Reproduce the entries that follow exactly. No picture should appear in the result.

Dataset:
- - -

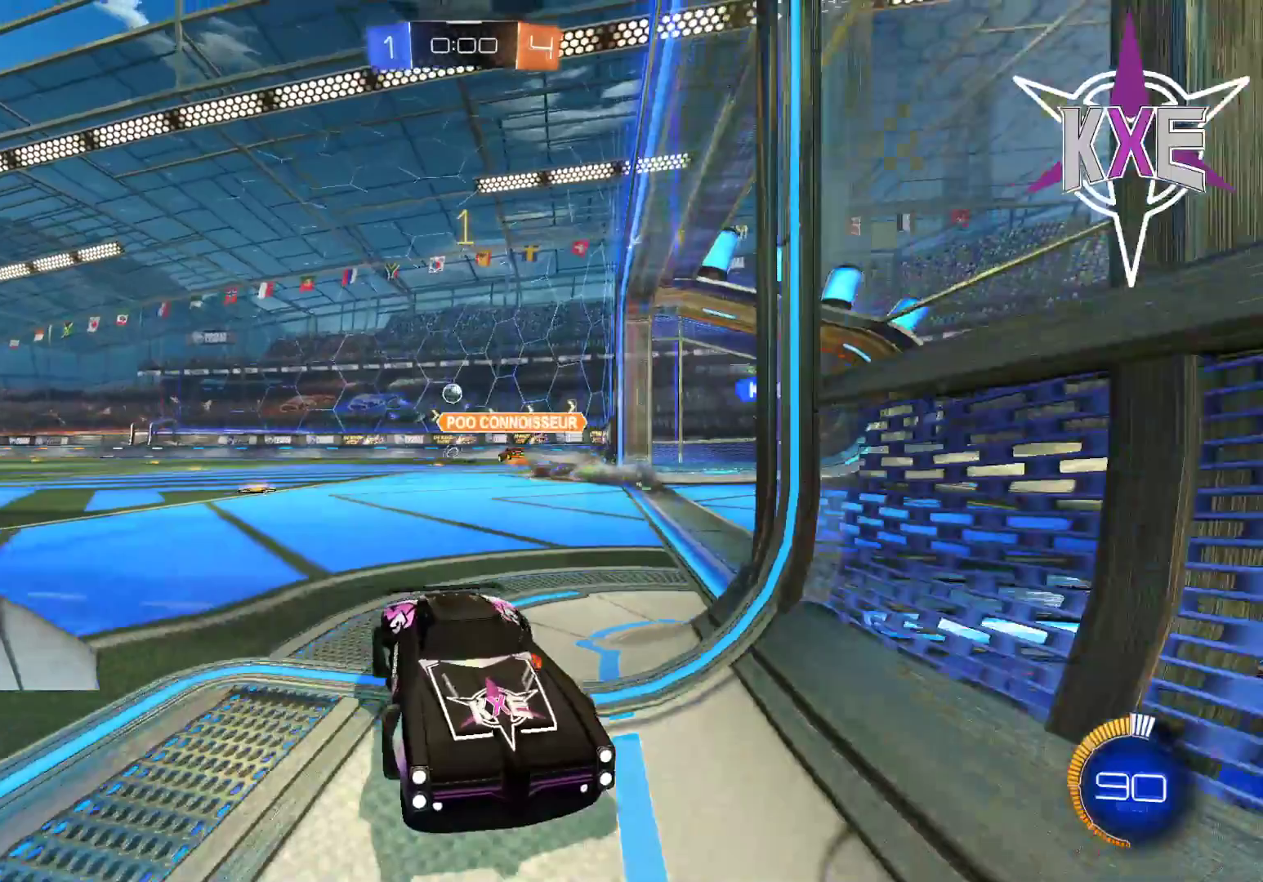
{"buttons": [], "left_stick": "center", "right_stick": "center", "events": []}
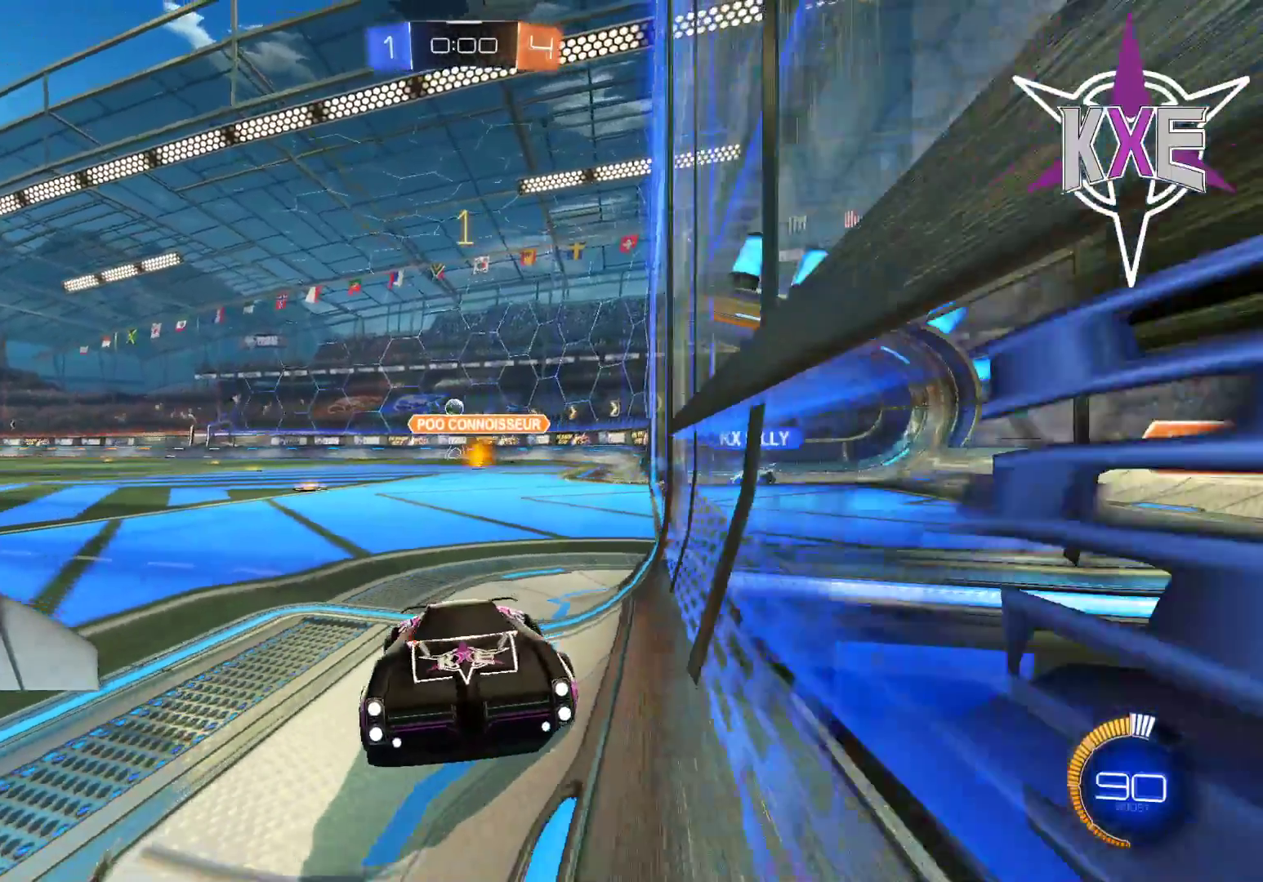
{"buttons": [], "left_stick": "center", "right_stick": "center", "events": []}
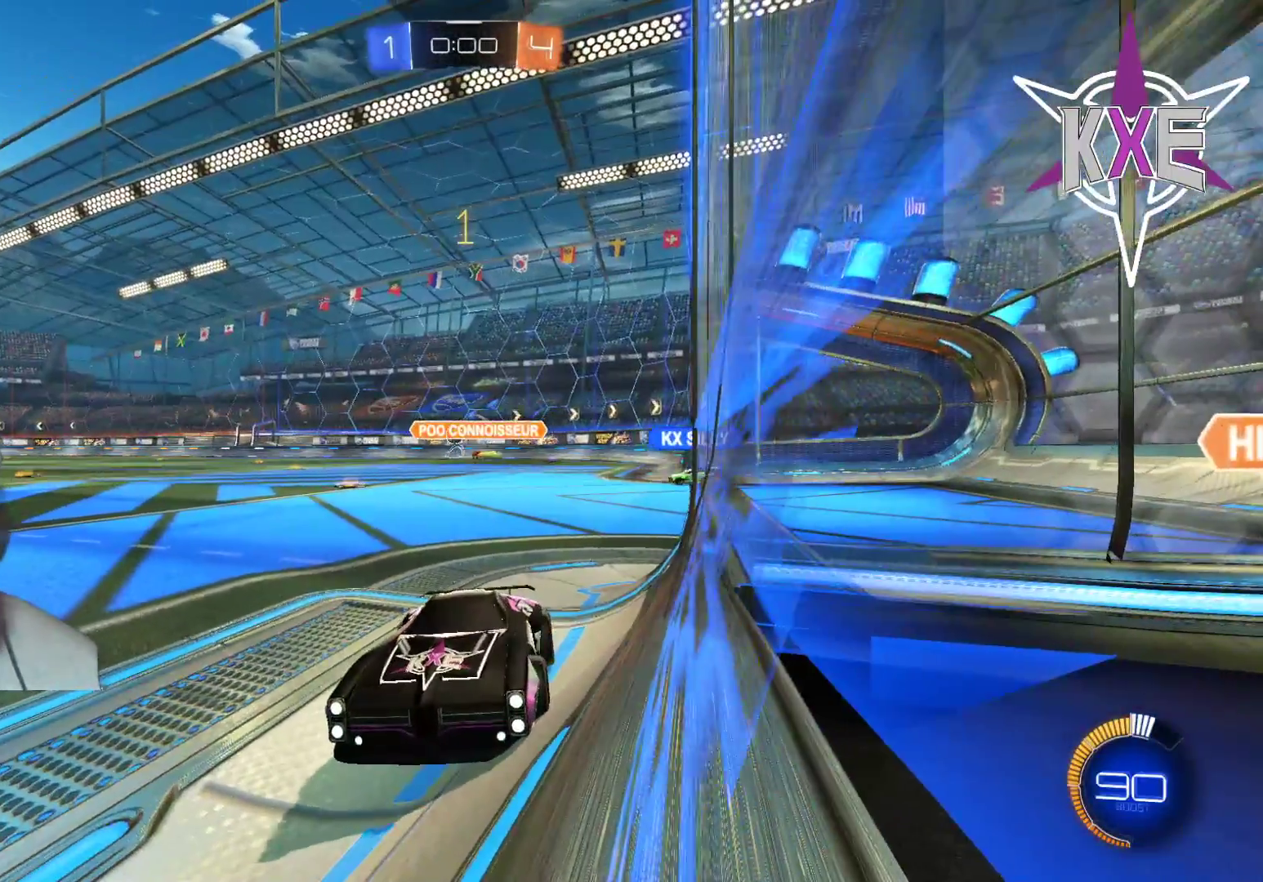
{"buttons": [], "left_stick": "center", "right_stick": "center", "events": []}
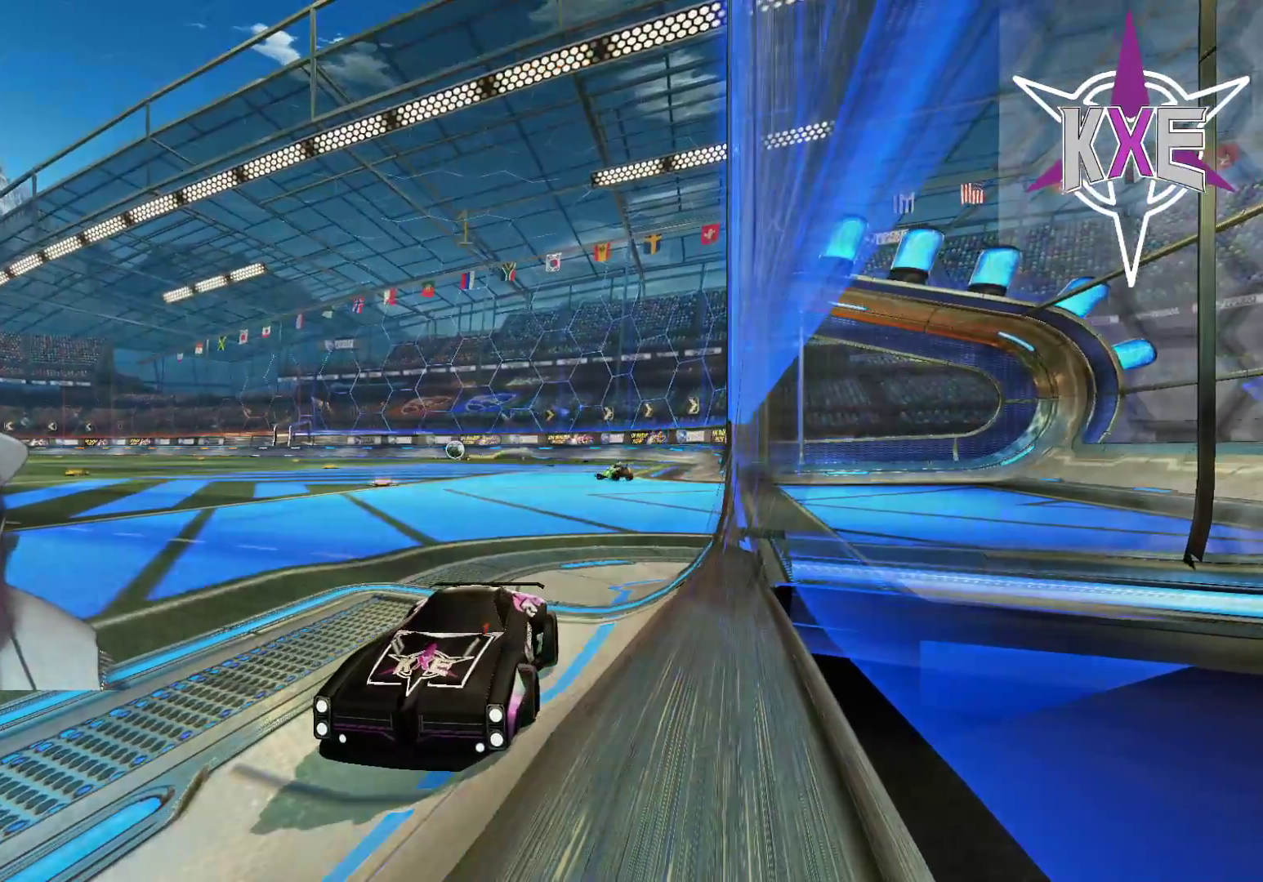
{"buttons": [], "left_stick": "center", "right_stick": "center", "events": []}
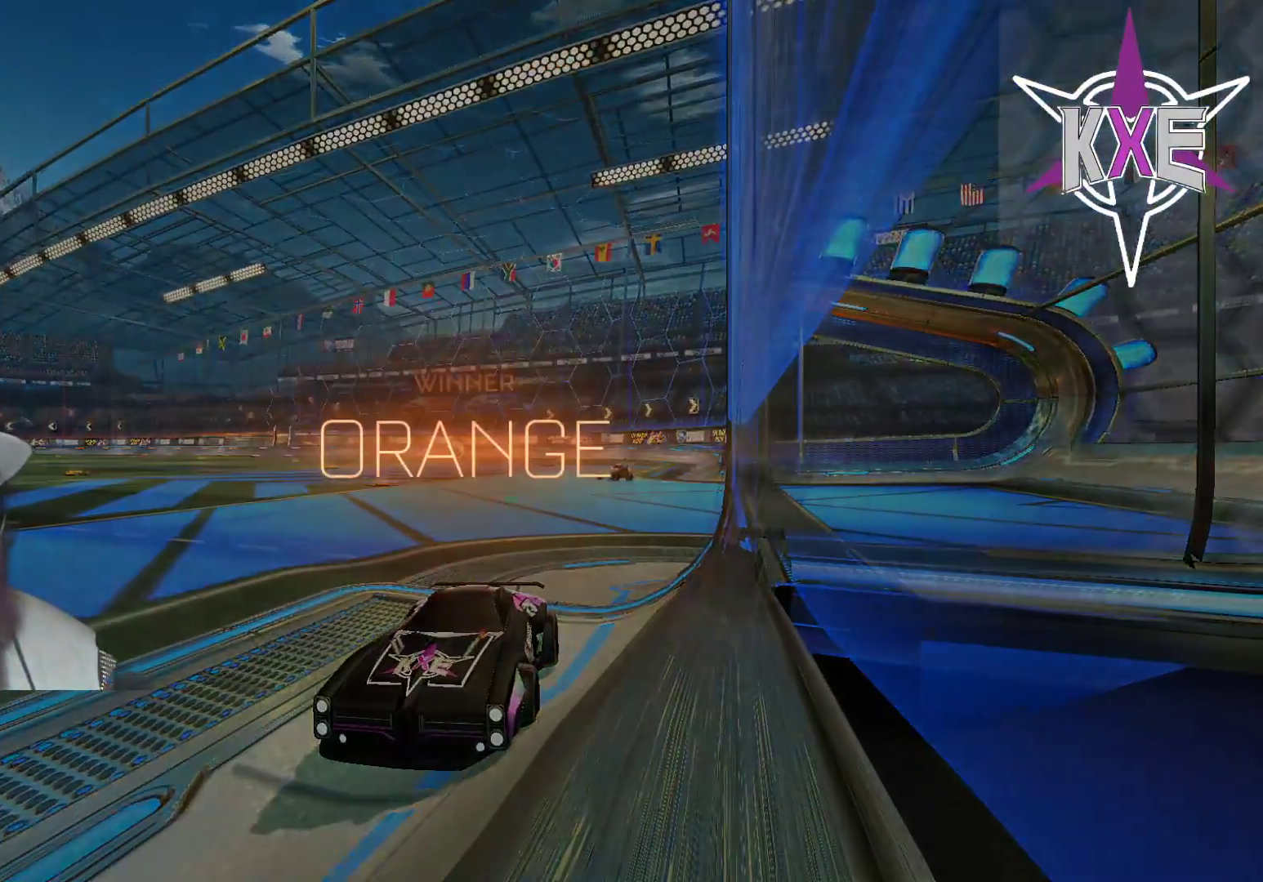
{"buttons": [], "left_stick": "center", "right_stick": "center", "events": []}
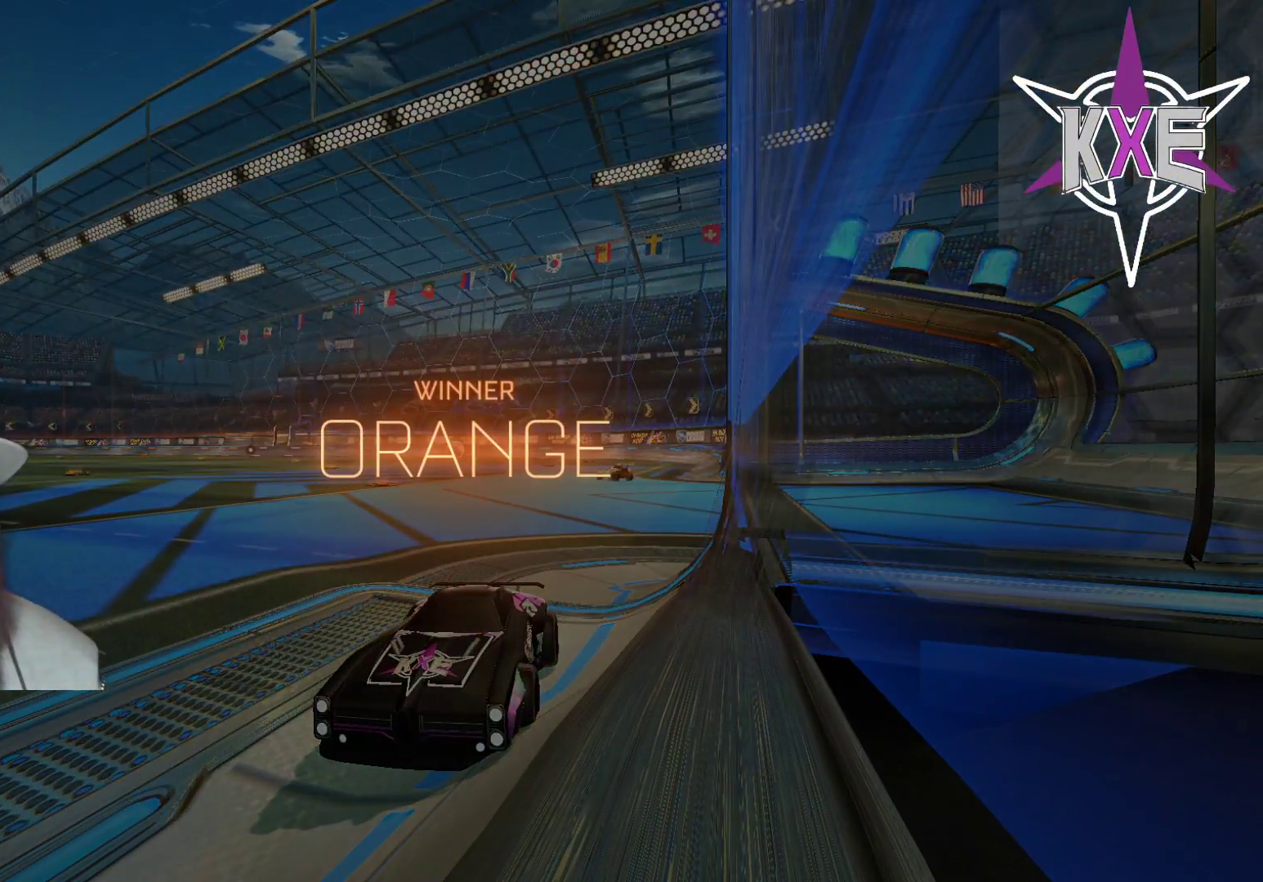
{"buttons": ["TRIANGLE"], "left_stick": "center", "right_stick": "center", "events": [[483, "TRIANGLE", "down"]]}
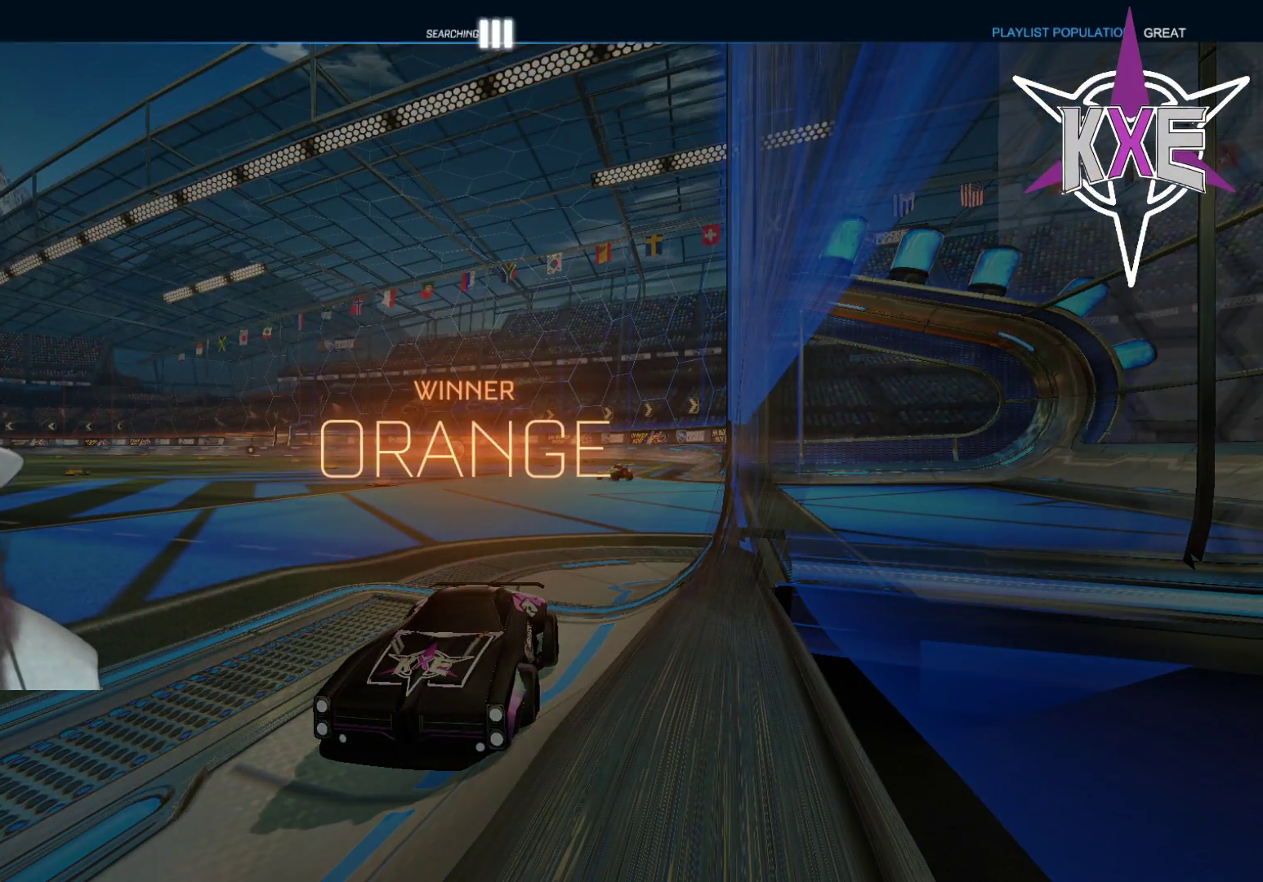
{"buttons": [], "left_stick": "center", "right_stick": "center", "events": [[67, "TRIANGLE", "up"]]}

- - -

Solved problem:
{"buttons": [], "left_stick": "center", "right_stick": "center", "events": []}
{"buttons": [], "left_stick": "center", "right_stick": "center", "events": []}
{"buttons": [], "left_stick": "center", "right_stick": "center", "events": []}
{"buttons": [], "left_stick": "center", "right_stick": "center", "events": []}
{"buttons": [], "left_stick": "center", "right_stick": "center", "events": []}
{"buttons": ["TRIANGLE"], "left_stick": "center", "right_stick": "center", "events": [[483, "TRIANGLE", "down"]]}
{"buttons": [], "left_stick": "center", "right_stick": "center", "events": [[67, "TRIANGLE", "up"]]}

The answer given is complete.